According to the research at the Queens University Belfast in England, chemicals from the industrial toxins and pesticides in the soil contaminate the rice, which endangers the health of millions of people, The Telegraph reported.
The findings revealed that soaking rice overnight reduced the level of the toxin arsenic was reduced by 80 per cent.
Arsenic occured naturally in the environment, but rice tends to absorb it more than other cereal crops and also take it up from pesticides in the soil and from industrial toxins.
Though the EU had set new limits of safe levels of arsenic last year, scientists had different views on what level was safe to eat.
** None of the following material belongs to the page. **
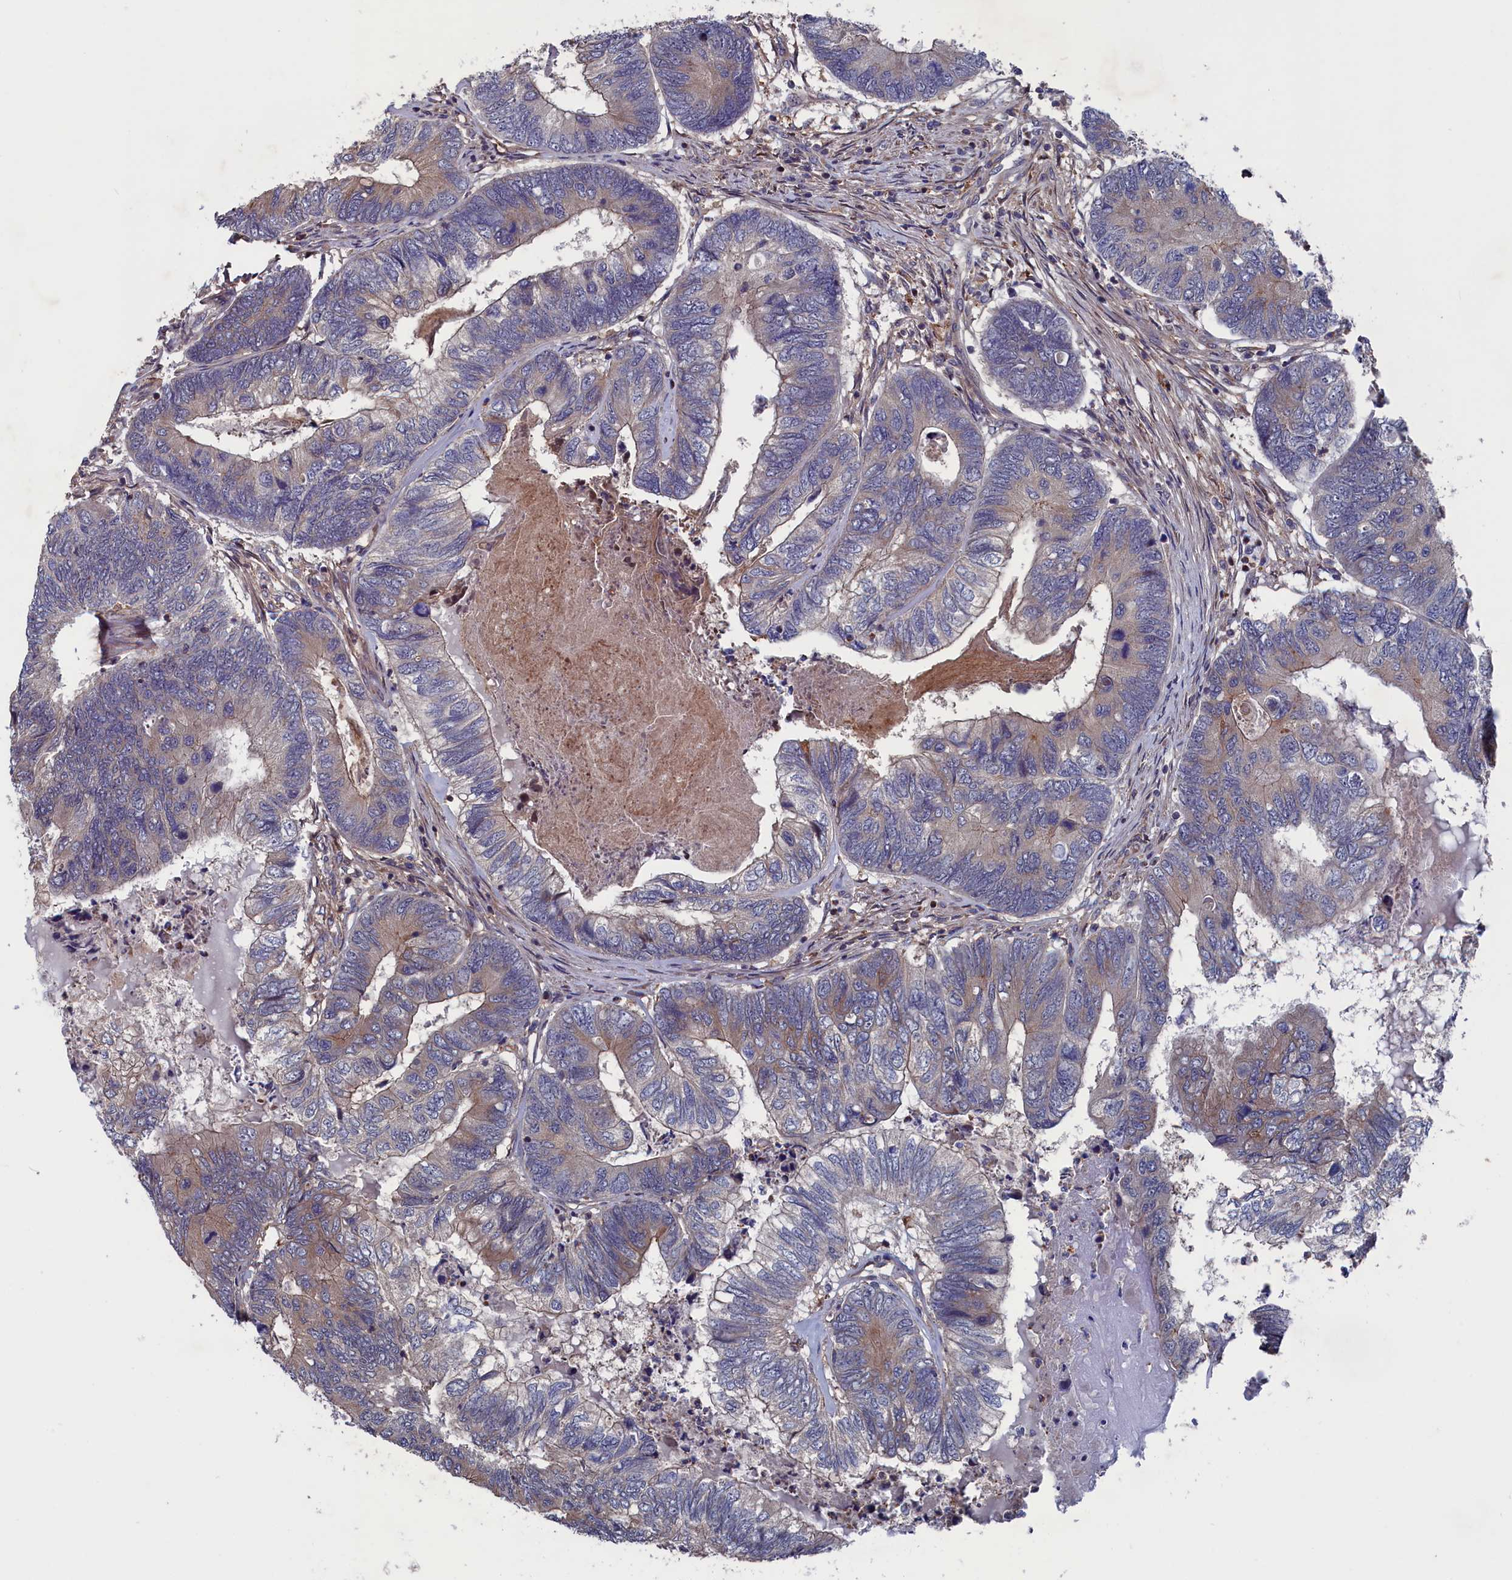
{"staining": {"intensity": "weak", "quantity": "25%-75%", "location": "cytoplasmic/membranous"}, "tissue": "colorectal cancer", "cell_type": "Tumor cells", "image_type": "cancer", "snomed": [{"axis": "morphology", "description": "Adenocarcinoma, NOS"}, {"axis": "topography", "description": "Colon"}], "caption": "Tumor cells show low levels of weak cytoplasmic/membranous positivity in approximately 25%-75% of cells in human colorectal cancer (adenocarcinoma).", "gene": "SPATA13", "patient": {"sex": "female", "age": 67}}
Andy Meharg from the university tested three different ways of cooking rice for the research. In the first, he used a ratio of two parts of water to one part of rice, where the water was steamed out during cooking.
In the second he used five parts of water to one part of rice, with the excess water being washed off, which reduced the levels of arsenic to almost halve.
In the third method, in which the rice was soaked overnight, levels of the toxin were reduced by 80 per cent.
However, experiments suggest that the way rice was cooked was the key to reducing exposure to the toxic and naturally occurring chemical.